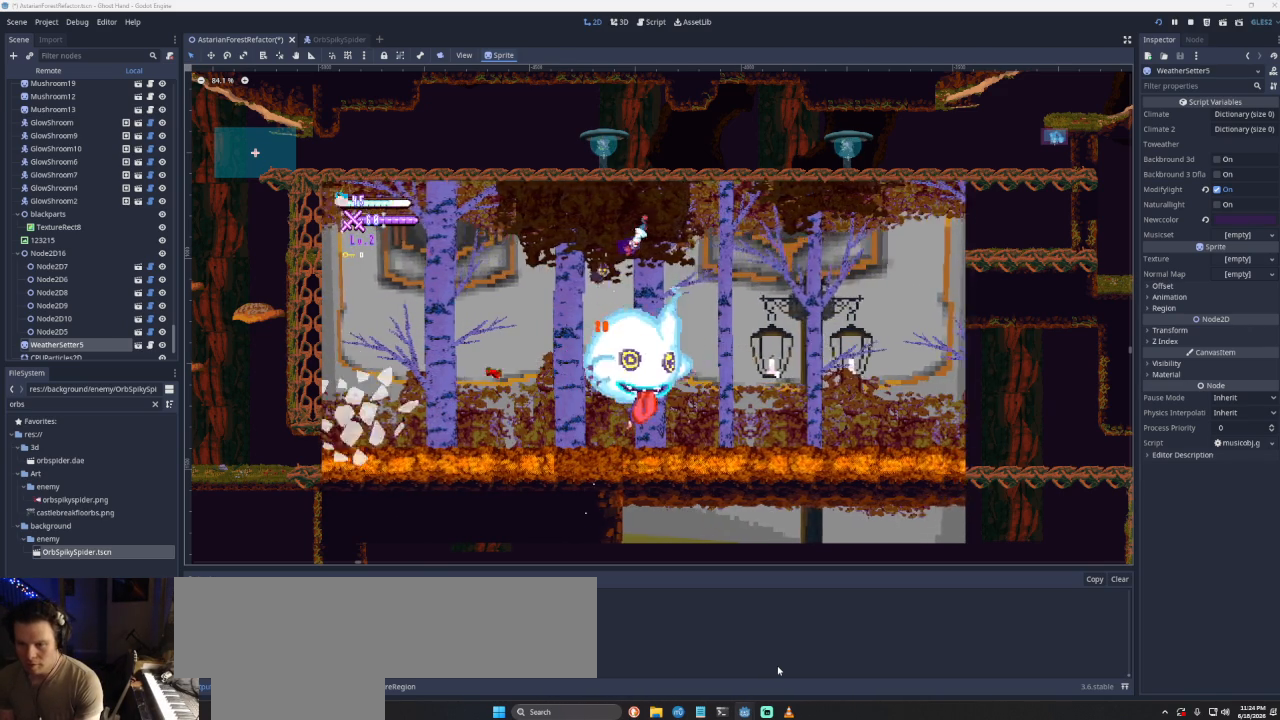
{"buttons": [], "left_stick": "left", "right_stick": "center", "events": [[133, "CROSS", "up"]]}
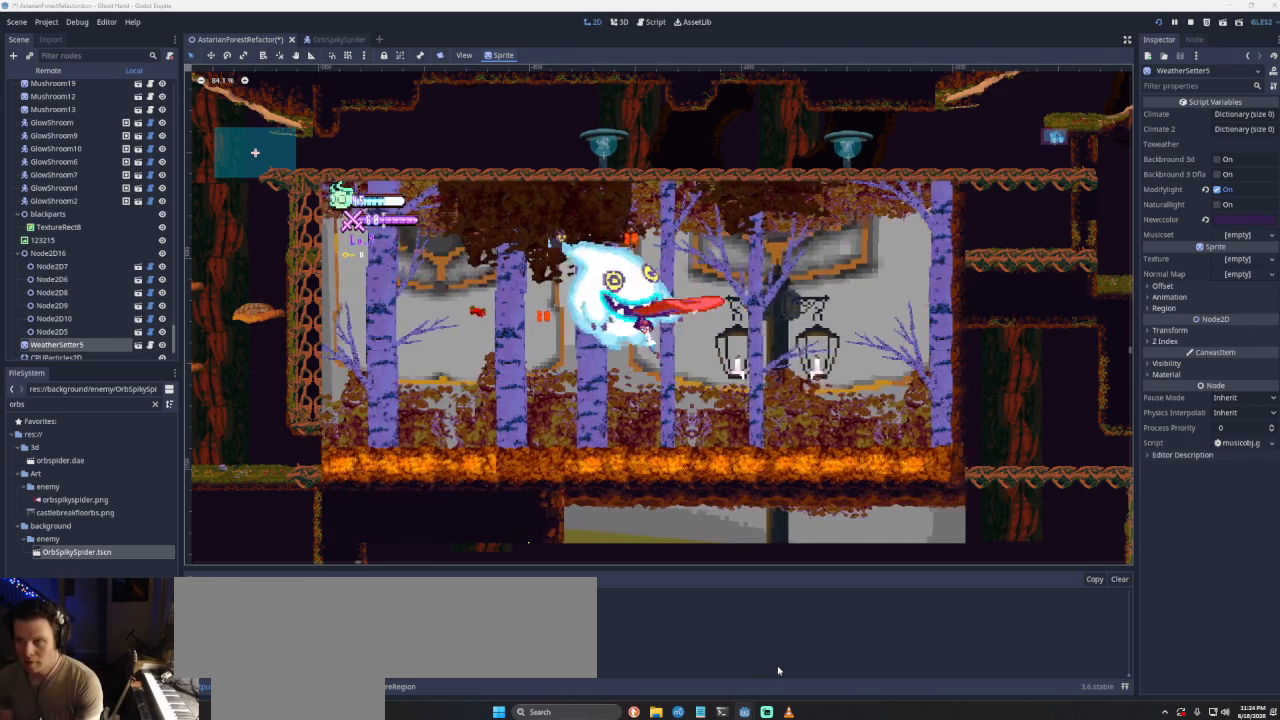
{"buttons": [], "left_stick": "left", "right_stick": "center", "events": []}
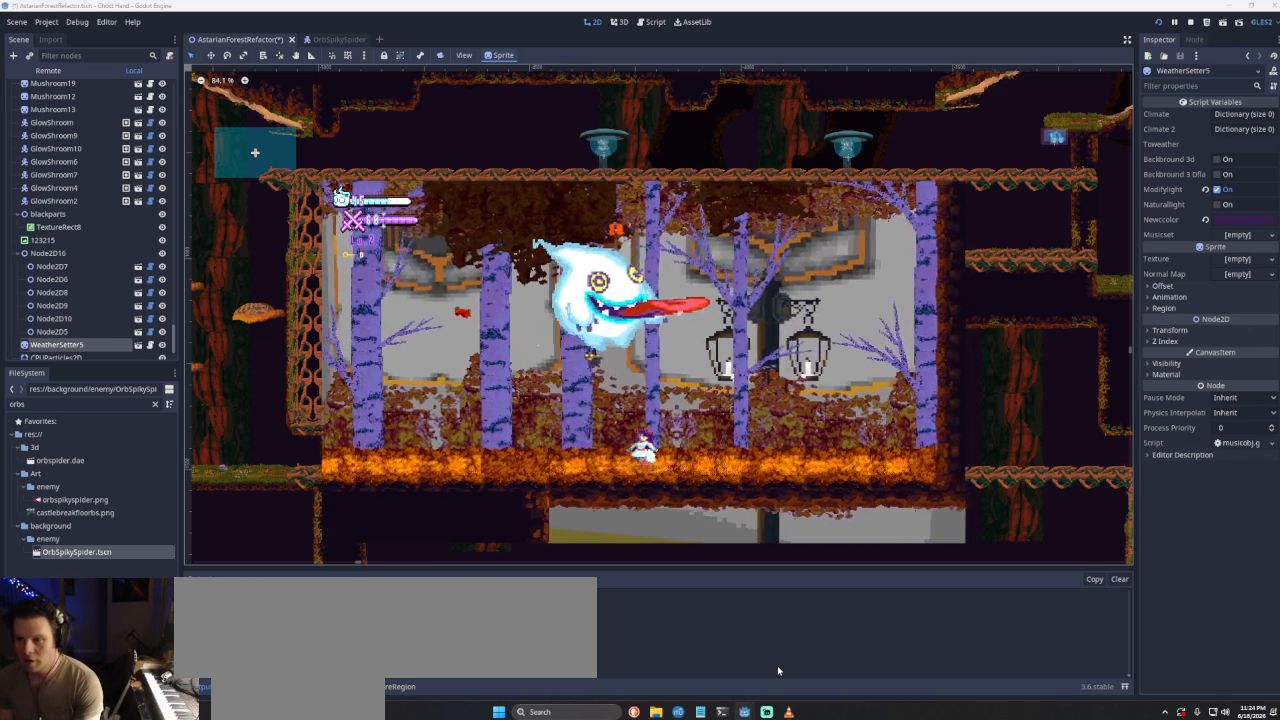
{"buttons": [], "left_stick": "center", "right_stick": "center", "events": [[267, "left_stick", "right"], [333, "L1", "down"], [333, "left_stick", "center"], [467, "L1", "up"]]}
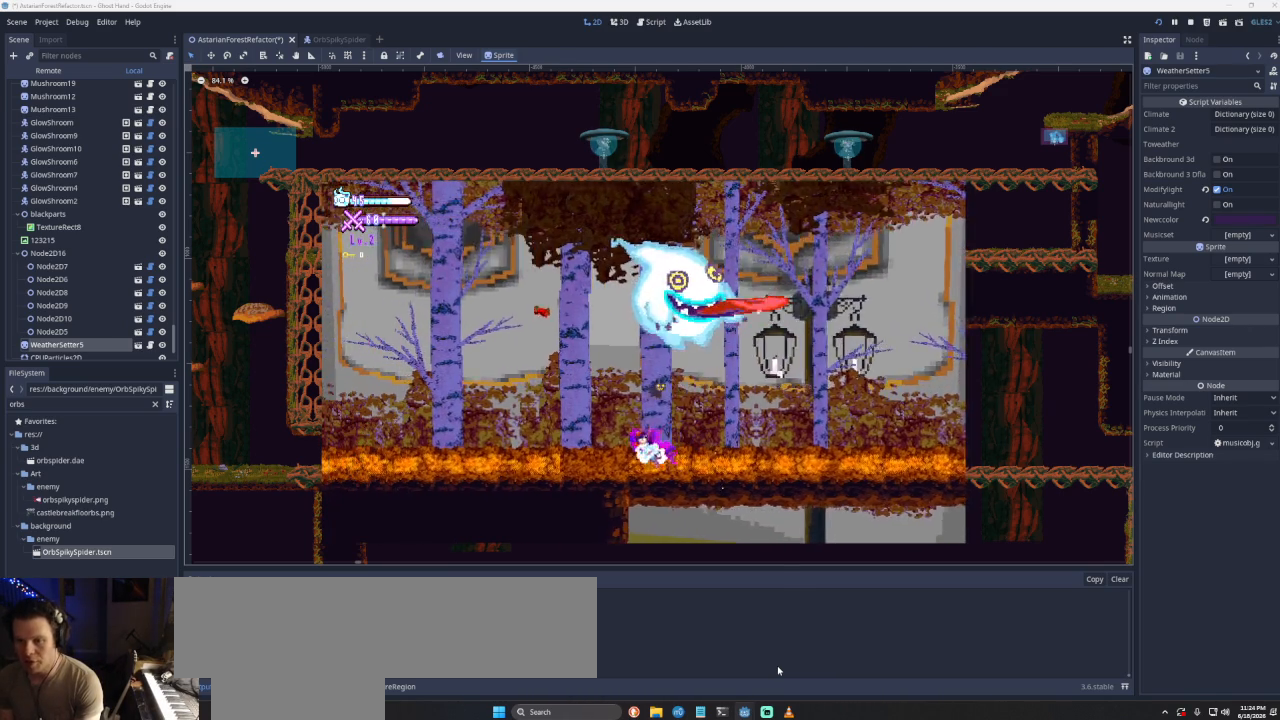
{"buttons": ["L1"], "left_stick": "center", "right_stick": "center", "events": [[67, "L1", "down"], [333, "L1", "up"], [433, "L1", "down"]]}
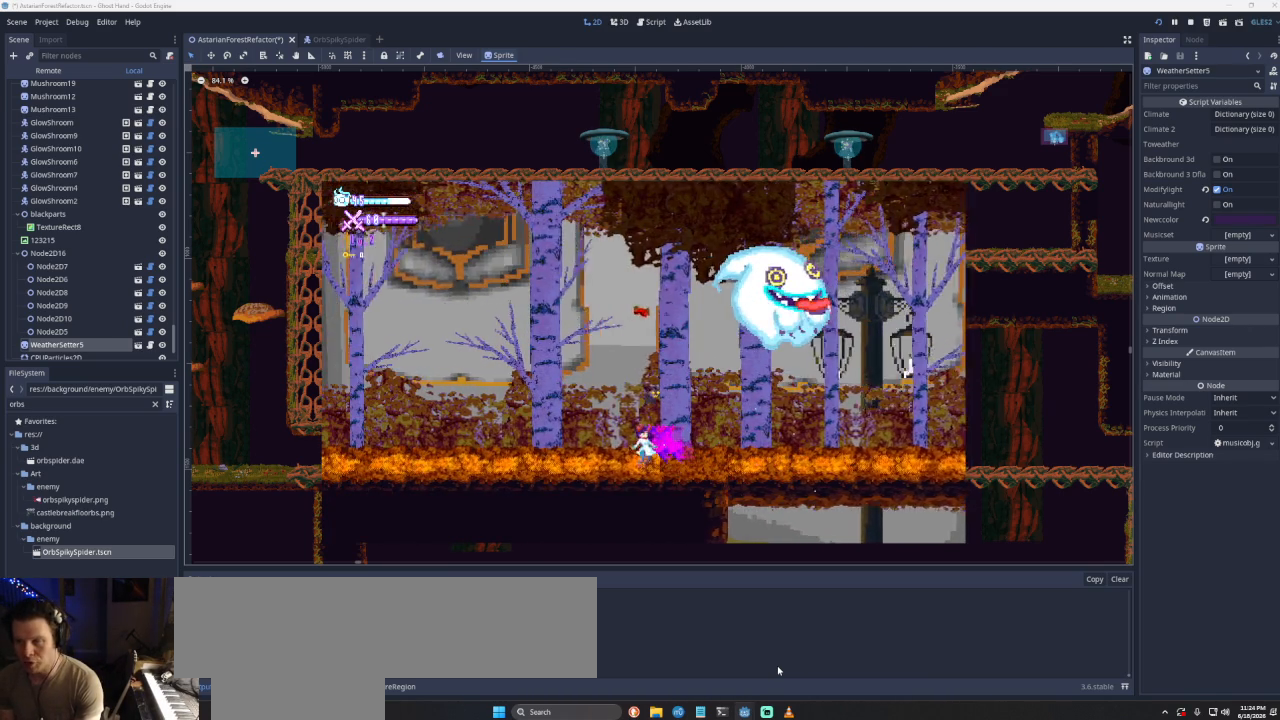
{"buttons": ["L1"], "left_stick": "center", "right_stick": "center", "events": [[133, "L1", "up"], [233, "L1", "down"], [367, "L1", "up"], [433, "L1", "down"]]}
........
Copy all the material above exactly, but skip each image.

■ SOLUTION TO THE PROBLEM
{"buttons": [], "left_stick": "left", "right_stick": "center", "events": [[133, "CROSS", "up"]]}
{"buttons": [], "left_stick": "left", "right_stick": "center", "events": []}
{"buttons": [], "left_stick": "center", "right_stick": "center", "events": [[267, "left_stick", "right"], [333, "L1", "down"], [333, "left_stick", "center"], [467, "L1", "up"]]}
{"buttons": ["L1"], "left_stick": "center", "right_stick": "center", "events": [[67, "L1", "down"], [333, "L1", "up"], [433, "L1", "down"]]}
{"buttons": ["L1"], "left_stick": "center", "right_stick": "center", "events": [[133, "L1", "up"], [233, "L1", "down"], [367, "L1", "up"], [433, "L1", "down"]]}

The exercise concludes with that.